Isso quando não as julgam simultaneamente aos entreveros domésticos.

Desvios inúteis

Ao endossar-me a repulsa à “inaceitável decisão do Stf”, a que permite proselitismo religioso em escolas públicas, o sempre arguto Cláudio Machado também critica o voluntarismo de ministros da Corte e raciocina na mesma linha do jurista da Fgv.

– Com tantos problemas institucionais – lembra –, gostaria que o Tribunal buscasse julgar os renans da vida […] ao invés de se deter em questões religiosas que não nos afligem.
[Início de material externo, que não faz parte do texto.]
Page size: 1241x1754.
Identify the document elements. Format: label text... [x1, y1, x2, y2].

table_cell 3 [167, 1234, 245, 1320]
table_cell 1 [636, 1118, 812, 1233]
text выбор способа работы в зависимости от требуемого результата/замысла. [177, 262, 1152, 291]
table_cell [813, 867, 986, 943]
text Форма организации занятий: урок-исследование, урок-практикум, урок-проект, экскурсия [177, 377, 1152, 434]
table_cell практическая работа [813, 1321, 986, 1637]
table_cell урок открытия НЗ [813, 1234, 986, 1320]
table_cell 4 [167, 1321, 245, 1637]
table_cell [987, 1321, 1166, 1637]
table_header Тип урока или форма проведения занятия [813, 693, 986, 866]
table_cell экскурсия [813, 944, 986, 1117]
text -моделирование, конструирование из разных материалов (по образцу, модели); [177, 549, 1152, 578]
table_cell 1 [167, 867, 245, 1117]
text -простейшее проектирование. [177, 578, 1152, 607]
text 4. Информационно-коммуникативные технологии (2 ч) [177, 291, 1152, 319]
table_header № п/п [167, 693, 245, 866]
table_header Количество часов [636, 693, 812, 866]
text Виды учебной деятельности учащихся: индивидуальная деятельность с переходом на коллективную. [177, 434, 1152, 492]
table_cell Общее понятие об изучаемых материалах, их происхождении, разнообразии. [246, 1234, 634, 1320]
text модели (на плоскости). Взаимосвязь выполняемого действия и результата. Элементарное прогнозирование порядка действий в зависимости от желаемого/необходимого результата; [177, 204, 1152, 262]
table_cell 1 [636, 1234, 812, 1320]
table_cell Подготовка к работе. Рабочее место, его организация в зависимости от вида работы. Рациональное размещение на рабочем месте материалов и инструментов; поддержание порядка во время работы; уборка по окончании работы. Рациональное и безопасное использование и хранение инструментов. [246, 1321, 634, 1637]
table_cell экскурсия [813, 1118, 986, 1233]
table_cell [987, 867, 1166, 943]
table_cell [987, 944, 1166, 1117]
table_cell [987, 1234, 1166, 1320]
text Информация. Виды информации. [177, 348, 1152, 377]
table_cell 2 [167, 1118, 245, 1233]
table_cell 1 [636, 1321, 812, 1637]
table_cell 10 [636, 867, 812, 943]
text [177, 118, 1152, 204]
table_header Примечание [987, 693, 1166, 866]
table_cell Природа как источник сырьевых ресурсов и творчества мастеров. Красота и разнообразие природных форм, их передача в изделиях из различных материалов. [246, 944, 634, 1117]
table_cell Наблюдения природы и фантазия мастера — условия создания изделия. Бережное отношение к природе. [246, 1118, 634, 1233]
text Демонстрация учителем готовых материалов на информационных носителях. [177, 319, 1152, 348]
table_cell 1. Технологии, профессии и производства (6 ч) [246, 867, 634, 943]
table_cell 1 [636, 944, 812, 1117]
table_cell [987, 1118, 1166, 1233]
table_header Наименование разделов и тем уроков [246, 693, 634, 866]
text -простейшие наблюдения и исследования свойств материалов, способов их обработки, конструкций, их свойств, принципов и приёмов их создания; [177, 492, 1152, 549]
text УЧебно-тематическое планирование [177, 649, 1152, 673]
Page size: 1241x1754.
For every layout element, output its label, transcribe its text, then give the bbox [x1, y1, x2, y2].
Religião, doutrinação, confrontação

Juan Segura Marquez, intelectual franco-espanhol apaixonado por Pernambuco e Brasil, cujas honrosas leitura, amizade e participação tomo por empréstimo de amigos do Recife (onde viveu um tempo), também concorda comigo e associa-se à perplexidade ante a fratura que o Stf provocou no estado laico. Ele é veemente, como verão.

(Mantenho-lhe a grafia do aplicado portuñol pontuado de sintaxe francesa, que na frase acentua-lhe a indignação.)

– Bravo. Tudas as relijões som um comercio e tudas elas levam a confrontação pelo endoctrinamento.

 ‘Comércio’ e comércio

Explicação quiçá pertinente: parece-me que Juan Segura usa o termo “comercio” em acepção algo diversa da mais comum no Brasil, de troca de mercadoria por dinheiro.

É que a palavra ‘comércio’ admite outro significado, que ele talvez preferisse: troca, permuta que pode ser também de ideias, opiniões, argumentos – igualmente conduzindo a doutrinação e confrontação, como acusou.

Em todo caso permanece o repúdio, dele e meu, a que se inclua religião (qualquer seja) no currículo escolar.

E de forma alguma exclui-se a condenação do ‘comércio’ (agora na acepção mais usual) que não raro ocorre ao abrigo de religiões, suas igrejas e líderes.